● **ABOUT THIS TASK**
Restate the records below word for word, and omit the images they hold.

● **EXTRACTED INFORMATION**
————————
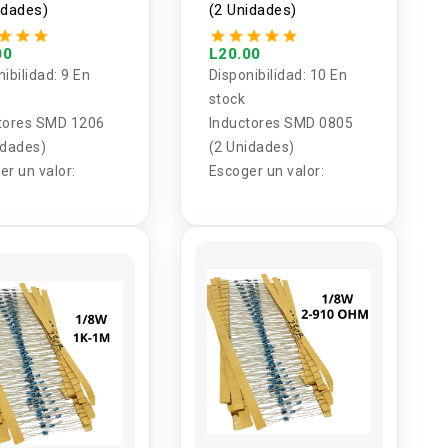
idades)
(2 Unidades)
00
L20.00
nibilidad:
9 En
Disponibilidad:
10 En
stock
tores SMD 1206
Inductores SMD 0805
idades)
(2 Unidades)
er un valor:
Escoger un valor:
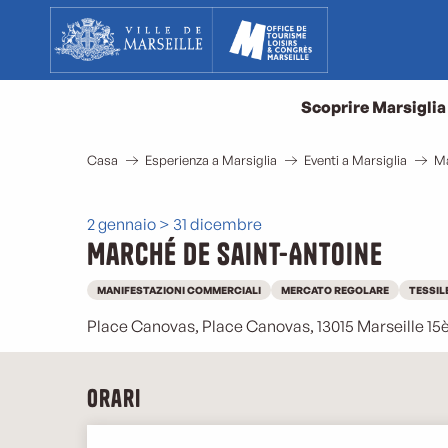
Aller
au
contenu
principal
Scoprire Marsiglia
Casa
Esperienza a Marsiglia
Eventi a Marsiglia
Ma
2 gennaio > 31 dicembre
Marché de Saint-Antoine
MANIFESTAZIONI COMMERCIALI
MERCATO REGOLARE
TESSIL
Place Canovas, Place Canovas, 13015 Marseille 1
Orari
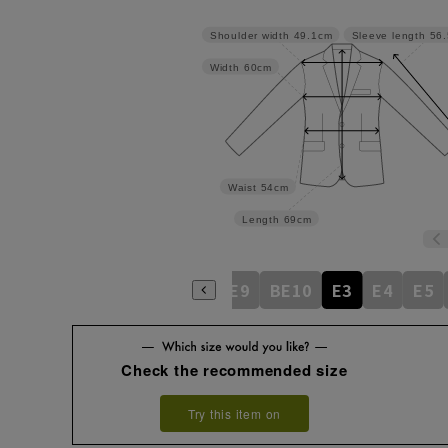
Shoulder width
49.1cm
Sleeve length
56
Width
60cm
Waist
54cm
Length
69cm
BE5
BE6
BE7
BE8
BE9
BE10
E3
E4
E5
Check the recommended size
Try this item on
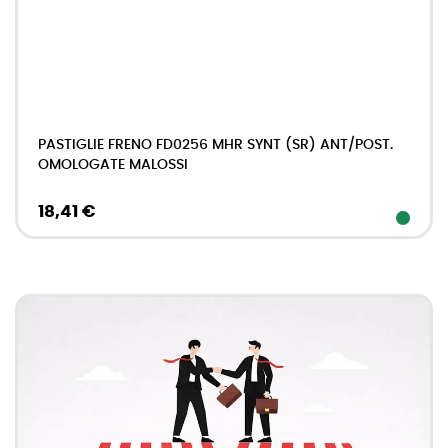
PASTIGLIE FRENO FD0256 MHR SYNT (SR) ANT/POST.
OMOLOGATE MALOSSI
18,41 €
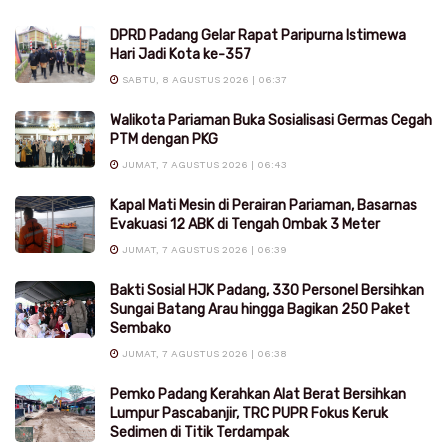
DPRD Padang Gelar Rapat Paripurna Istimewa
Hari Jadi Kota ke-357
SABTU, 8 AGUSTUS 2026 | 06:37
Walikota Pariaman Buka Sosialisasi Germas Cegah
PTM dengan PKG
JUMAT, 7 AGUSTUS 2026 | 06:43
Kapal Mati Mesin di Perairan Pariaman, Basarnas
Evakuasi 12 ABK di Tengah Ombak 3 Meter
JUMAT, 7 AGUSTUS 2026 | 06:39
Bakti Sosial HJK Padang, 330 Personel Bersihkan
Sungai Batang Arau hingga Bagikan 250 Paket
Sembako
JUMAT, 7 AGUSTUS 2026 | 06:38
Pemko Padang Kerahkan Alat Berat Bersihkan
Lumpur Pascabanjir, TRC PUPR Fokus Keruk
Sedimen di Titik Terdampak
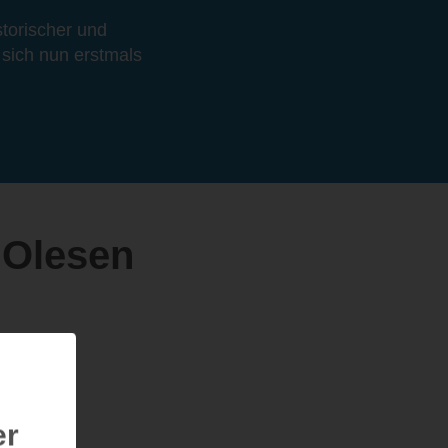
storischer und
e sich nun erstmals
 Olesen
er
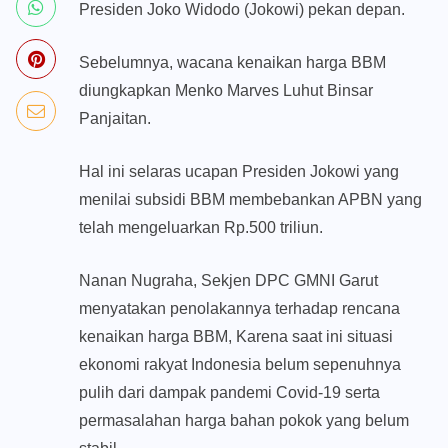
Presiden Joko Widodo (Jokowi) pekan depan.
Sebelumnya, wacana kenaikan harga BBM
diungkapkan Menko Marves Luhut Binsar
Panjaitan.
Hal ini selaras ucapan Presiden Jokowi yang
menilai subsidi BBM membebankan APBN yang
telah mengeluarkan Rp.500 triliun.
Nanan Nugraha, Sekjen DPC GMNI Garut
menyatakan penolakannya terhadap rencana
kenaikan harga BBM, Karena saat ini situasi
ekonomi rakyat Indonesia belum sepenuhnya
pulih dari dampak pandemi Covid-19 serta
permasalahan harga bahan pokok yang belum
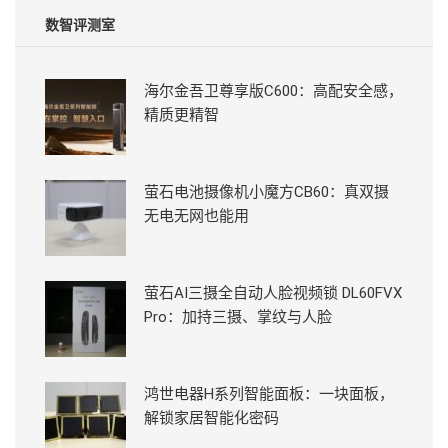
数智评测室
海尔金吾卫尊享版C600：高配安全感，
精质更精智
萤石电池摄像机小魔方CB60：真双摄
无电无网也能用
萤石AI三摄全自动人脸视频锁 DL60FVX
Pro：加持三摄、掌纹与人脸
鸿世电器H系列智能面板：一块面板，
解锁家居智能化密码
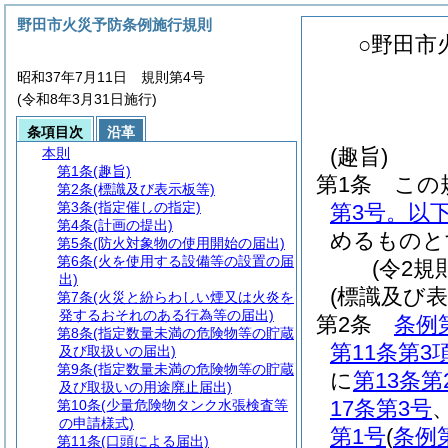
野田市火災予防条例施行規則
○野田市
昭和37年7月11日 規則第4号
(令和8年3月31日施行)
条項目次
沿革
(趣旨)
本則
第1条
(趣旨)
第1条
この
第2条
(標識及び表示板等)
第3条
(指定催しの指定)
第3号。以
第4条
(計画の提出)
めるものと
第5条
(防火対象物の使用開始の届出)
第6条
(火を使用する設備等の設置の届
(令2規
出)
(標識及び表
第7条
(火災と紛らわしい煙又は火炎を
発するおそれのある行為等の届出)
第2条
条例
第8条
(指定数量未満の危険物等の貯蔵
第11条第3
及び取扱いの届出)
第9条
(指定数量未満の危険物等の貯蔵
に
第13条第
及び取扱いの用途廃止届出)
17条第3号
第10条
(少量危険物タンク水張検査等
の申請様式)
第1号
(
条例
第11条
(口頭による届出)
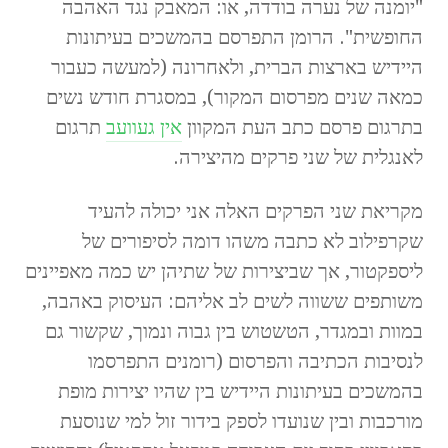
"יומנה של נערה בודדה, או: המאבק נגד האהבה
החופשית". הרומן התפרסם בהמשכים בעיתונות
היידיש בארצות הברית, ולאחרונה (למעשה כעבור
כמאה שנים מפרסום המקור), במסגרת חודש נשים
בתרגום פרסם כתב העת המקוון
אין געוועב
תרגום
לאנגלית של שני פרקים מהיצירה.
מקריאת שני הפרקים האלה אני יכולה להעיד
שקרפילוב לא כתבה משהו דומה לסיפורים של
ליספקטור, אך שביצירות של שתיהן יש כמה מאפיינים
משותפים ששווה לשים לב אליהם: העיסוק באהבה,
במוות ובמגדר, הטשטוש בין גבוה ונמוך, שקשור גם
לנסיבות הכתיבה והפרסום (רומנים התפרסמו
בהמשכים בעיתונות היידיש בין שהיו יצירות מופת
מורכבות ובין שנועדו לספק בידור זול למי שנוסעת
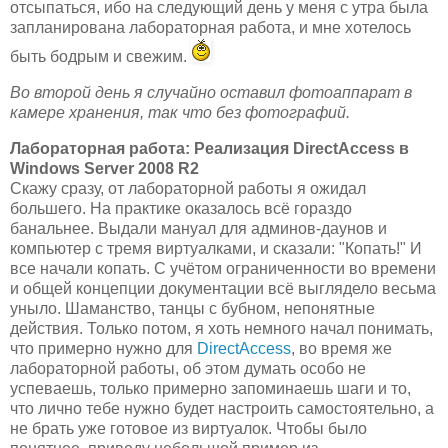
отсыпаться, ибо на следующий день у меня с утра была
запланирована лабораторная работа, и мне хотелось
быть бодрым и свежим.
Во второй день я случайно оставил фотоаппарат в
камере хранения, так что без фотографий.
Лабораторная работа: Реализация DirectAccess в
Windows Server 2008 R2
Скажу сразу, от лабораторной работы я ожидал
большего. На практике оказалось всё гораздо
банальнее. Выдали мануал для админов-даунов и
компьютер с тремя виртуалками, и сказали: "Копать!" И
все начали копать. С учётом ограниченности во времени
и общей концепции документации всё выглядело весьма
уныло. Шаманство, танцы с бубном, непонятные
действия. Только потом, я хоть немного начал понимать,
что примерно нужно для
DirectAccess
, во время же
лабораторной работы, об этом думать особо не
успеваешь, только примерно запоминаешь шаги и то,
что лично тебе нужно будет настроить самостоятельно, а
не брать уже готовое из виртуалок. Чтобы было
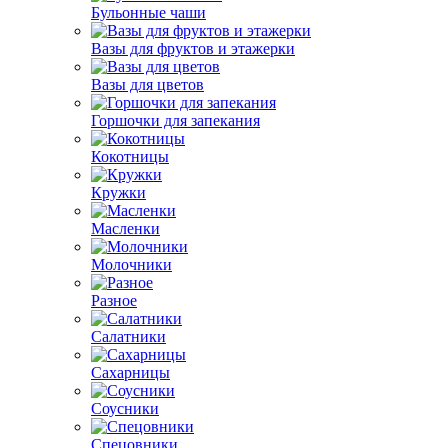
Бульонные чаши
Вазы для фруктов и этажерки
Вазы для цветов
Горшочки для запекания
Кокотницы
Кружки
Масленки
Молочники
Разное
Салатники
Сахарницы
Соусники
Спецовники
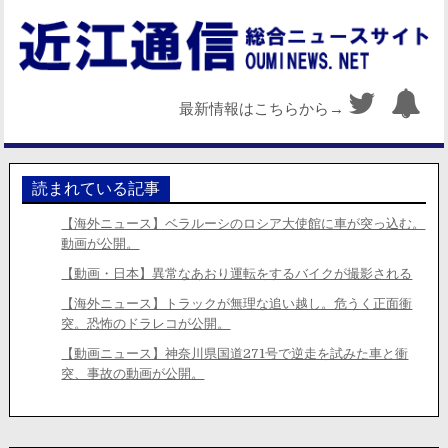
最新情報はこちらから→
読まれている記事
【海外ニュース】ベラルーシのロシア大使館に車が突っ込む。
動画が公開。
【動画・日本】異常なあおり運転をするバイクが撮影される
【海外ニュース】トラックが無理な追い越し。危うく正面衝
突。恐怖のドラレコが公開。
【動画ニュース】神奈川県国道271号で逆走を試みた車と衝
突、事故の動画が公開。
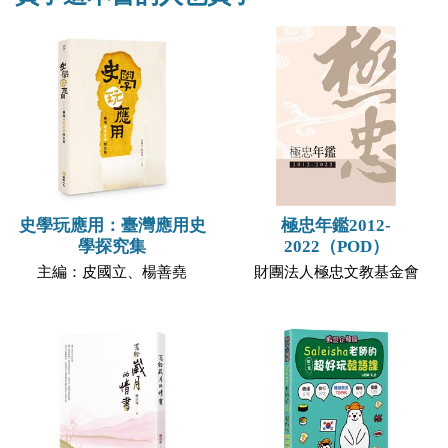
史學玩應用：臺灣應用史
極忠年鑑2012-
學探究集
2022（POD）
主編：皮國立、楊善堯
財團法人極忠文教基金會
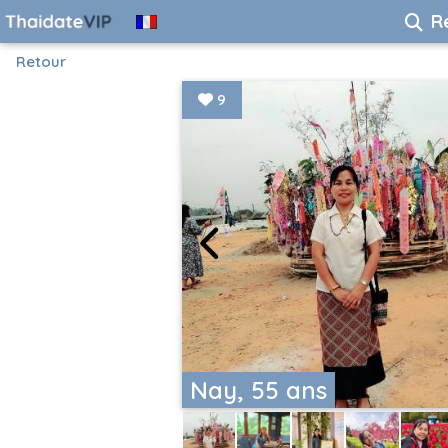
R
Retour
9
Nay, 55 ans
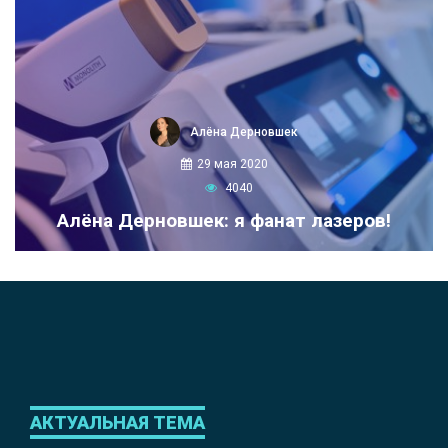
Алёна Дерновшек
29 мая 2020
4040
Алёна Дерновшек: я фанат лазеров!
АКТУАЛЬНАЯ ТЕМА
————————
● **TASK RESULT**
idades)
(2 Unidades)
00
L20.00
nibilidad:
9 En
Disponibilidad:
10 En
stock
tores SMD 1206
Inductores SMD 0805
idades)
(2 Unidades)
er un valor:
Escoger un valor:
Aller
au
contenu
principal
Scoprire Marsiglia
Casa
Esperienza a Marsiglia
Eventi a Marsiglia
Ma
2 gennaio > 31 dicembre
Marché de Saint-Antoine
MANIFESTAZIONI COMMERCIALI
MERCATO REGOLARE
TESSIL
Place Canovas, Place Canovas, 13015 Marseille 1
Orari
Shoulder width
49.1cm
Sleeve length
56
Width
60cm
Waist
54cm
Length
69cm
BE5
BE6
BE7
BE8
BE9
BE10
E3
E4
E5
Check the recommended size
Try this item on
PASTIGLIE FRENO FD0256 MHR SYNT (SR) ANT/POST.
OMOLOGATE MALOSSI
18,41 €
DPRD Padang Gelar Rapat Paripurna Istimewa
Hari Jadi Kota ke-357
SABTU, 8 AGUSTUS 2026 | 06:37
Walikota Pariaman Buka Sosialisasi Germas Cegah
PTM dengan PKG
JUMAT, 7 AGUSTUS 2026 | 06:43
Kapal Mati Mesin di Perairan Pariaman, Basarnas
Evakuasi 12 ABK di Tengah Ombak 3 Meter
JUMAT, 7 AGUSTUS 2026 | 06:39
Bakti Sosial HJK Padang, 330 Personel Bersihkan
Sungai Batang Arau hingga Bagikan 250 Paket
Sembako
JUMAT, 7 AGUSTUS 2026 | 06:38
Pemko Padang Kerahkan Alat Berat Bersihkan
Lumpur Pascabanjir, TRC PUPR Fokus Keruk
Sedimen di Titik Terdampak
storischer und
e sich nun erstmals
 Olesen
er
Presiden Joko Widodo (Jokowi) pekan depan.
Sebelumnya, wacana kenaikan harga BBM
diungkapkan Menko Marves Luhut Binsar
Panjaitan.
Hal ini selaras ucapan Presiden Jokowi yang
menilai subsidi BBM membebankan APBN yang
telah mengeluarkan Rp.500 triliun.
Nanan Nugraha, Sekjen DPC GMNI Garut
menyatakan penolakannya terhadap rencana
kenaikan harga BBM, Karena saat ini situasi
ekonomi rakyat Indonesia belum sepenuhnya
pulih dari dampak pandemi Covid-19 serta
permasalahan harga bahan pokok yang belum
数智评测室
海尔金吾卫尊享版C600：高配安全感，
精质更精智
萤石电池摄像机小魔方CB60：真双摄
无电无网也能用
萤石AI三摄全自动人脸视频锁 DL60FVX
Pro：加持三摄、掌纹与人脸
鸿世电器H系列智能面板：一块面板，
解锁家居智能化密码
野田市火災予防条例施行規則
○野田市
昭和37年7月11日 規則第4号
(令和8年3月31日施行)
条項目次
沿革
(趣旨)
本則
第1条
(趣旨)
第1条
この
第2条
(標識及び表示板等)
第3条
(指定催しの指定)
第3号。以
第4条
(計画の提出)
めるものと
第5条
(防火対象物の使用開始の届出)
第6条
(火を使用する設備等の設置の届
(令2規
出)
(標識及び表
第7条
(火災と紛らわしい煙又は火炎を
発するおそれのある行為等の届出)
第2条
条例
第8条
(指定数量未満の危険物等の貯蔵
第11条第3
及び取扱いの届出)
第9条
(指定数量未満の危険物等の貯蔵
に
第13条第
及び取扱いの用途廃止届出)
17条第3号
第10条
(少量危険物タンク水張検査等
の申請様式)
第1号
(
条例
第11条
(口頭による届出)
"יומנה של נערה בודדה, או: המאבק נגד האהבה
החופשית". הרומן התפרסם בהמשכים בעיתונות
היידיש בארצות הברית, ולאחרונה (למעשה כעבור
כמאה שנים מפרסום המקור), במסגרת חודש נשים
בתרגום פרסם כתב העת המקוון
אין געוועב
תרגום
לאנגלית של שני פרקים מהיצירה.
מקריאת שני הפרקים האלה אני יכולה להעיד
שקרפילוב לא כתבה משהו דומה לסיפורים של
ליספקטור, אך שביצירות של שתיהן יש כמה מאפיינים
משותפים ששווה לשים לב אליהם: העיסוק באהבה,
במוות ובמגדר, הטשטוש בין גבוה ונמוך, שקשור גם
לנסיבות הכתיבה והפרסום (רומנים התפרסמו
בהמשכים בעיתונות היידיש בין שהיו יצירות מופת
מורכבות ובין שנועדו לספק בידור זול למי שנוסעת
отсыпаться, ибо на следующий день у меня с утра была
запланирована лабораторная работа, и мне хотелось
быть бодрым и свежим.
Во второй день я случайно оставил фотоаппарат в
камере хранения, так что без фотографий.
Лабораторная работа: Реализация DirectAccess в
Windows Server 2008 R2
Скажу сразу, от лабораторной работы я ожидал
большего. На практике оказалось всё гораздо
банальнее. Выдали мануал для админов-даунов и
компьютер с тремя виртуалками, и сказали: "Копать!" И
все начали копать. С учётом ограниченности во времени
и общей концепции документации всё выглядело весьма
уныло. Шаманство, танцы с бубном, непонятные
действия. Только потом, я хоть немного начал понимать,
что примерно нужно для
DirectAccess
, во время же
лабораторной работы, об этом думать особо не
успеваешь, только примерно запоминаешь шаги и то,
что лично тебе нужно будет настроить самостоятельно, а
не брать уже готовое из виртуалок. Чтобы было
Бульонные чаши
Вазы для фруктов и этажерки
Вазы для цветов
Горшочки для запекания
Кокотницы
Кружки
Масленки
Молочники
Разное
Салатники
Сахарницы
Соусники
Спецовники
最新情報はこちらから→
読まれている記事
【海外ニュース】ベラルーシのロシア大使館に車が突っ込む。
動画が公開。
【動画・日本】異常なあおり運転をするバイクが撮影される
【海外ニュース】トラックが無理な追い越し。危うく正面衝
突。恐怖のドラレコが公開。
【動画ニュース】神奈川県国道271号で逆走を試みた車と衝
突、事故の動画が公開。
史學玩應用：臺灣應用史
極忠年鑑2012-
學探究集
2022（POD）
主編：皮國立、楊善堯
財團法人極忠文教基金會
R
Retour
9
Nay, 55 ans
Алёна Дерновшек
29 мая 2020
4040
Алёна Дерновшек: я фанат лазеров!
АКТУАЛЬНАЯ ТЕМА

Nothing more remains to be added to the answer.